How to complete this task
Leaving the pictures aside, repeat each line below exactly.
[[ Provided data open ]]
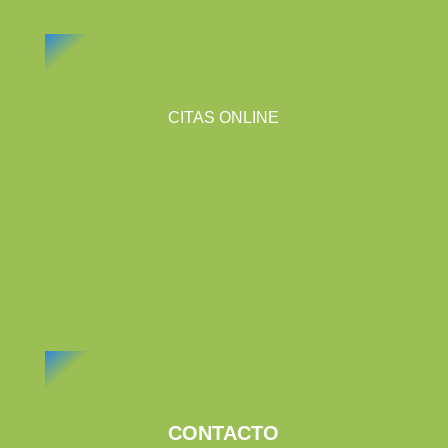
CITAS ONLINE
CONTACTO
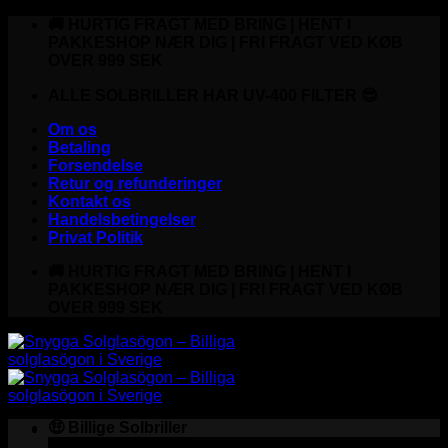
Fortsæt
🚚 HURTIG FRAGT MED BRING | HENT I
til
PAKKESHOP NÆR DIG | FRI FRAGT VED KØB
indhold
OVER 999 SEK
ALLE SOLBRILLER HAR UV-400 FILTER 😎
Om os
Betaling
Forsendelse
Retur og refunderinger
Kontakt os
Handelsbetingelser
Privat Politik
🚚 HURTIG FRAGT MED BRING | HENT I
PAKKESHOP NÆR DIG | FRI FRAGT VED KØB
OVER 999 SEK
🤑 Billige Solbriller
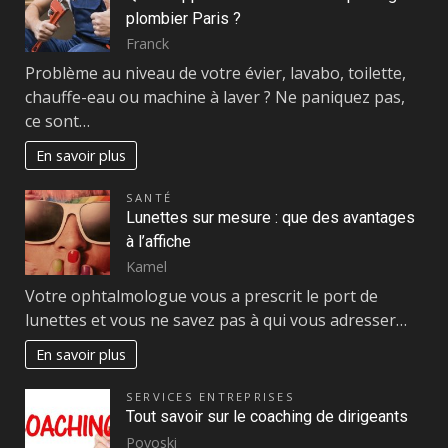
plombier Paris ?
Franck
Problème au niveau de votre évier, lavabo, toilette,
chauffe-eau ou machine à laver ? Ne paniquez pas,
ce sont…
En savoir plus
SANTÉ
Lunettes sur mesure : que des avantages
à l’affiche
Kamel
Votre ophtalmologue vous a prescrit le port de
lunettes et vous ne savez pas à qui vous adresser…
En savoir plus
SERVICES ENTREPRISES
Tout savoir sur le coaching de dirigeants
Povoski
[[ Provided data closed ]]
Task output
CITAS ONLINE
CONTACTO
Fortsæt
🚚 HURTIG FRAGT MED BRING | HENT I
til
PAKKESHOP NÆR DIG | FRI FRAGT VED KØB
indhold
OVER 999 SEK
ALLE SOLBRILLER HAR UV-400 FILTER 😎
Om os
Betaling
Forsendelse
Retur og refunderinger
Kontakt os
Handelsbetingelser
Privat Politik
🚚 HURTIG FRAGT MED BRING | HENT I
PAKKESHOP NÆR DIG | FRI FRAGT VED KØB
OVER 999 SEK
🤑 Billige Solbriller
plombier Paris ?
Franck
Problème au niveau de votre évier, lavabo, toilette,
chauffe-eau ou machine à laver ? Ne paniquez pas,
ce sont…
En savoir plus
SANTÉ
Lunettes sur mesure : que des avantages
à l’affiche
Kamel
Votre ophtalmologue vous a prescrit le port de
lunettes et vous ne savez pas à qui vous adresser…
En savoir plus
SERVICES ENTREPRISES
Tout savoir sur le coaching de dirigeants
Povoski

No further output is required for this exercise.